When some chemical elements are mixed, they make compounds. For example, when hydrogen gas and oxygen gas combine, they form new chemical bonds. This creates an entirely new substance: water (H20). Even though water is made of two different elements, it is a pure substance. A glass of water contains only water molecules. If you add something else to the water like sand, you now have a mixture.

Not all matter will chemically combine when mixed. Some gases like nitrogen, oxygen, and carbon dioxide will not form new bonds when placed together. Instead these gases make a mixture called air.

Air is not a compound. Air is not a molecule because the groups of atoms are not joined together. Instead, they are just randomly intermixed. Many common substances, such as wet sand, are mixtures. Wet sand is made of sand and water that do not chemically combine. The trail mix in your lunch bag is also a mixture. In a mixture, properties of the individual substances are not changed.

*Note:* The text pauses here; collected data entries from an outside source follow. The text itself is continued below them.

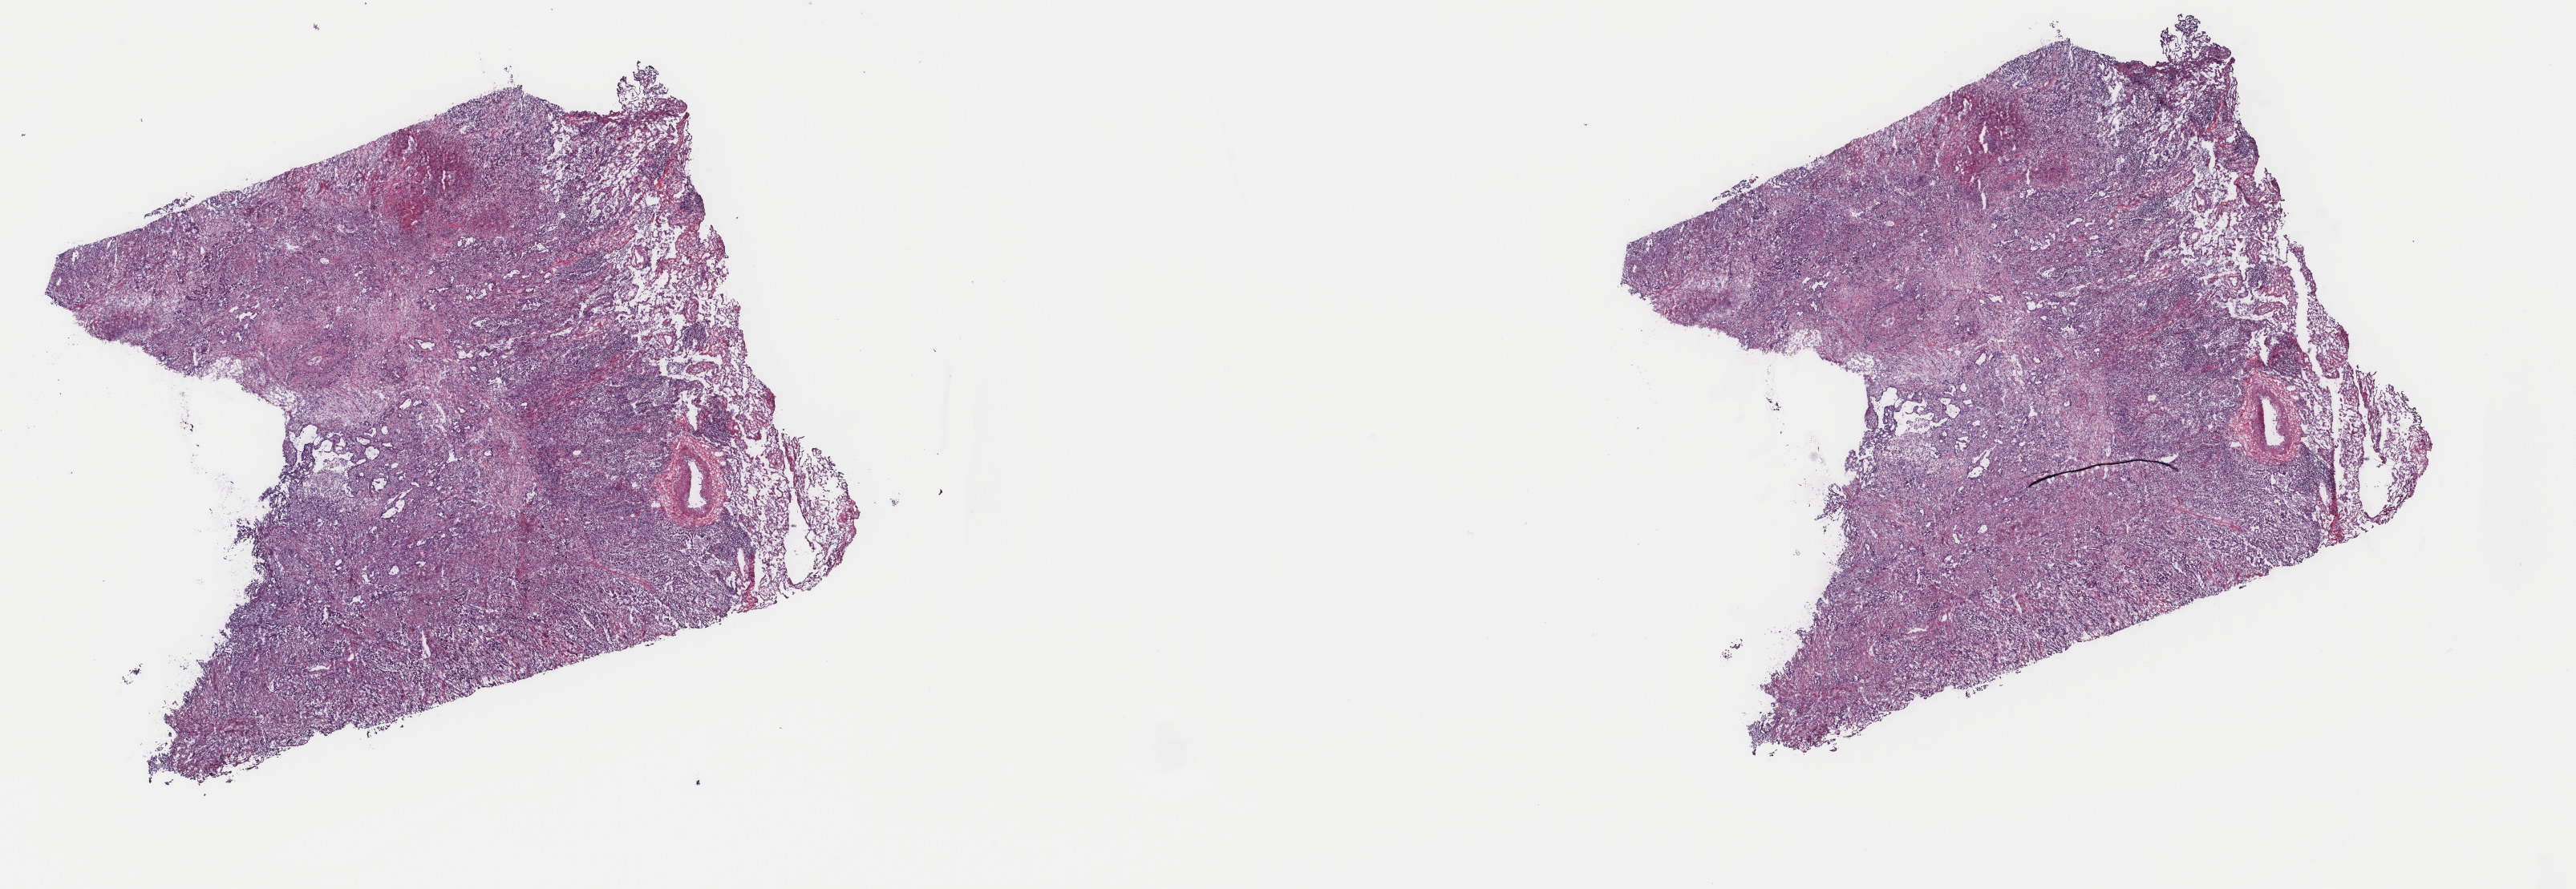
Whole-slide histology image, Hematoxylin and eosin (H&E) stained, whole scanned area (about 25.5 x 8.8 mm, slide scanned at 40x) shown as a low-resolution overview; frozen section from the top of the tissue portion; sample: primary tumour, lung. Male, age 77 years at initial diagnosis. Composition of this section per pathologist review: tumour cells 95%, tumour nuclei 68%, normal cells 5%, stromal cells 0%, necrosis 0%. Infiltration values recorded for this section: lymphocyte infiltration 0%, monocyte infiltration 0%, neutrophil infiltration 0%.
• pathologic diagnosis: Adenocarcinoma, NOS (middle lobe, lung)
• AJCC pathologic stage: IIIA (6th edition)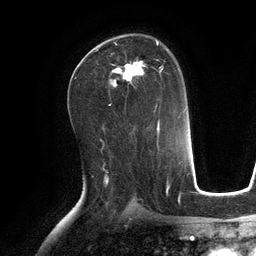
Breast MRI (dynamic contrast-enhanced), one axial slice. Cropped to one breast. Dynamic contrast-enhanced series, time point 2 of 6 at this slice position (early post-contrast). 3 T. TE 2.8 ms, TR 6.9 ms. 256 × 256 image matrix. Female patient.
Outlined on this slice (semi-automatic segmentation, software-assisted and operator-edited):
- enhancing-tissue mask used for the functional tumour volume (all voxels passing the contrast-enhancement thresholds inside the analysis volume; usually the tumour): bounding box (x1, y1, x2, y2) in pixels: (110, 41, 163, 100)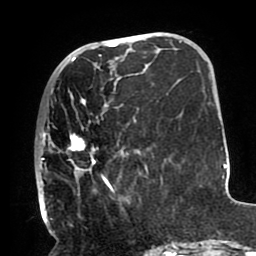
Breast MRI (dynamic contrast-enhanced), one axial slice. Slice 36 of 80 in the series (ordered by position). Cropped to one breast. Dynamic contrast-enhanced series, time point 2 of 8 at this slice position (early post-contrast). 1.5 T. TE 2.5 ms, TR 5.2 ms. 2 mm slice thickness. 256 × 256 image matrix, field of view 190 × 190 mm. Female patient.
Annotated regions visible in this slice (semi-automatic segmentation, software-assisted and operator-edited):
- enhancing-tissue mask used for the functional tumour volume (all voxels passing the contrast-enhancement thresholds inside the analysis volume; usually the tumour): bounding box <38,66,149,212> (left, top, right, bottom; pixels)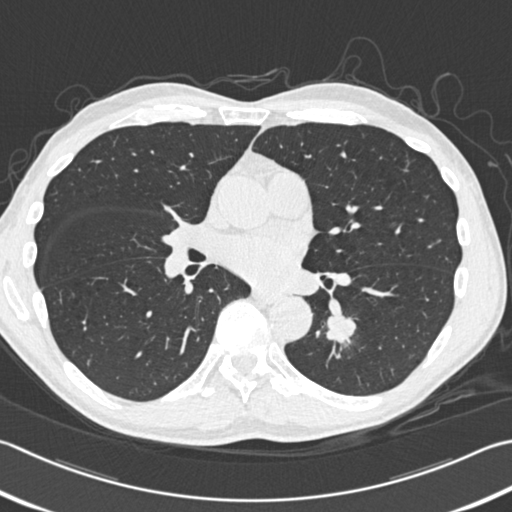
Low-dose screening chest CT, one axial slice. Reconstruction kernel B30f. Lung window (W 1500 / L -600 HU). 1 mm slice thickness. 512 × 512 image matrix.
Annotated regions visible in this slice (outlined manually by an expert reader):
- lesion 1 (tumor, lower lobe of left lung): box from (x=327, y=315) to (x=356, y=344) px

Some mixtures are heterogeneous, which means that the components of the mixture do not look uniform. Let’s look at a salad. This salad is a combination of lettuce, tomatoes, onion, olives, cucumbers, and cheese. It is not uniform in appearance. If you took a spoonful of this salad, it would not have equal amounts of each salad ingredient in the same proportions. In fact, each time you took a different spoonful, it would be slightly different from all the others. The first spoonful might not have any olives, and another spoonful might not have any cheese. No matter how much you stir the salad, the individual ingredients of the salad are not changed.

They will never chemically combine with one another. Because of this, heterogeneous mixtures are generally easy to separate because the ingredients are usually large in size (can be seen with your eyes).